Trecho fornecido =

Mauá ainda tentou reverter tal prejuízo ao investir na mão de obra italiana que começou a chegar ao Brasil na década de 1870, agindo como contratante deles, fosse empregando-os em suas companhias e fábricas, ou atuando como intermediário para achar vagas de empregos para os mesmos. A iniciativa apesar de interessante, não rendeu o retorno esperado. Muitos dos italianos imigrados partiam diretamente para as fazendas, especialmente as lavouras de café de São Paulo, uma área de negócios na qual Mauá não atuava.
No ano de 1872, ele foi reeleito ao cargo de deputado federal do Rio Grande do Sul, tendo permanecido anteriormente alguns anos afastado da vida política, mas devido aos problemas financeiros e interesse em saná-los, Mauá renunciou ao mandato no ano seguinte. Ainda mais por conta que em 1872 ele recebeu autorização pelo Decreto n. 5.058 de 16 de agosto de 1872, o direito de instalar um cabo submarino entre o Brasil e Portugal. Embora a empresa britânica British Eastern Telegraph Company tenha feito o serviço, o investimento veio direto do barão. Assim, em 1874 o cabo estava conectado e operante, rendendo o reconhecimento do imperador D. Pedro II, que lhe deu o título de Visconde de Mauá. Na época, o monarca concedeu monopólio de 20 anos de uso dos serviços telegráficos. No mesmo ano ele conseguiu por parte do imperador o direito de cuidar do abastecimento de água da capital imperial, fundando uma companhia para isso, a qual teve vida curta. (SOUZA; FOSSATTI, 2013).
Porém, a década de 1870 não foi problemática apenas para o visconde, mas para muitos homens de negócios. O mundo ocidental vivenciava a chamada crise da Longa Depressão (1873-1879), que afetou países como Alemanha, Inglaterra, França, Itália, Áustria, Estados Unidos, Brasil, entre outros. Uma série de fatores envolvendo guerras, safras perdidas, falência de indústrias e companhias de comércio, culminou para afetar bolsas de valores e bancos.

Dados disponíveis =
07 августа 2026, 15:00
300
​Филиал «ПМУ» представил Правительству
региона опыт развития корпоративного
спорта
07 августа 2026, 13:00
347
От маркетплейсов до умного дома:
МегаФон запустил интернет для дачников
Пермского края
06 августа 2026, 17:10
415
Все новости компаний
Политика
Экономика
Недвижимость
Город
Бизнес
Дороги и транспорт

Exercícios propostos =
1. Reproduza fielmente o trecho sobre Mauá, começando em "Mauá ainda tentou" e seguindo até "Mauá não atuava.".
2. Relacione todos os países que o trecho sobre Mauá cita como afetados pela crise da Longa Depressão.
Responda com base exclusivamente no trecho sobre Mauá.

Respostas dos exercícios =
1.
Mauá ainda tentou reverter tal prejuízo ao investir na mão de obra italiana que começou a chegar ao Brasil na década de 1870, agindo como contratante deles, fosse empregando-os em suas companhias e fábricas, ou atuando como intermediário para achar vagas de empregos para os mesmos. A iniciativa apesar de interessante, não rendeu o retorno esperado. Muitos dos italianos imigrados partiam diretamente para as fazendas, especialmente as lavouras de café de São Paulo, uma área de negócios na qual Mauá não atuava.

2. Alemanha, Inglaterra, França, Itália, Áustria, Estados Unidos e Brasil.